▸ **Directions for this task**: Reproduce the text below on AI fairness trade-offs in full, word for word.

▸ **Text section**:
Mandating AI fairness may come at the expense of other types of fairness
Two years ago, ProPublica initiated a conversation over the use of risk assessment algorithms when they concluded that a widely used “score proved remarkably unreliable in forecasting violent crime” in Florida. Their examination of the racial disparities in scoring has been cited countless times, often as a proxy for the power of automation and algorithms in daily life. Indeed, as the authors concluded, these scores are “part of a part of a larger examination of the powerful, largely hidden effect of algorithms in American life.”
As this examination continues, two precepts are worth keeping in mind. First, the social significance of algorithms needs to be considered, not just their internal model significance. While the accuracy of algorithms are important, more emphasis should be placed on how they are used within institutional settings. And second, fairness is not a single idea. Mandates for certain kinds of fairness could come at the expense of others forms of fairness. As always, policymakers need to be cognizant of the trade offs.

▸ **Supplied records**:

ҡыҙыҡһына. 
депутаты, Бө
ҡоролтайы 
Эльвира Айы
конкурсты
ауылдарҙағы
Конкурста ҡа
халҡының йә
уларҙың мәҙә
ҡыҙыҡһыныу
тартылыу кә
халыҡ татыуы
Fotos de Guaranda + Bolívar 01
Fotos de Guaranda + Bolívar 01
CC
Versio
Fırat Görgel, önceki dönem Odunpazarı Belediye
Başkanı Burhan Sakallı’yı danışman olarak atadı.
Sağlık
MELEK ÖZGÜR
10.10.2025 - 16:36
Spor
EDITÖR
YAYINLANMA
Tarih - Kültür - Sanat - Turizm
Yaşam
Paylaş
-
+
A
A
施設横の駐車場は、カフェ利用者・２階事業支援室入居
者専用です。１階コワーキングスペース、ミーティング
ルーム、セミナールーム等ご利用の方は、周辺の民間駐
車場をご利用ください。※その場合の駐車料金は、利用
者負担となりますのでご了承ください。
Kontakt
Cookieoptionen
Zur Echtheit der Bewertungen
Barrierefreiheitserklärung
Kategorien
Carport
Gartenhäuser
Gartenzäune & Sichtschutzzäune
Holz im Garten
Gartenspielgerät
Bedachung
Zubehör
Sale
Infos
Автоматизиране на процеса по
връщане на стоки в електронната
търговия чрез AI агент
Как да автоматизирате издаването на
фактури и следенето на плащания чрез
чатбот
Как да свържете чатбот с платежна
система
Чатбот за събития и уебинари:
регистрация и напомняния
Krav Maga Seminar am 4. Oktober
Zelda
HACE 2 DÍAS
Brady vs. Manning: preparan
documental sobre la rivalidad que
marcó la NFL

▸ **Your solution**:
Mandating AI fairness may come at the expense of other types of fairness
Two years ago, ProPublica initiated a conversation over the use of risk assessment algorithms when they concluded that a widely used “score proved remarkably unreliable in forecasting violent crime” in Florida. Their examination of the racial disparities in scoring has been cited countless times, often as a proxy for the power of automation and algorithms in daily life. Indeed, as the authors concluded, these scores are “part of a part of a larger examination of the powerful, largely hidden effect of algorithms in American life.”
As this examination continues, two precepts are worth keeping in mind. First, the social significance of algorithms needs to be considered, not just their internal model significance. While the accuracy of algorithms are important, more emphasis should be placed on how they are used within institutional settings. And second, fairness is not a single idea. Mandates for certain kinds of fairness could come at the expense of others forms of fairness. As always, policymakers need to be cognizant of the trade offs.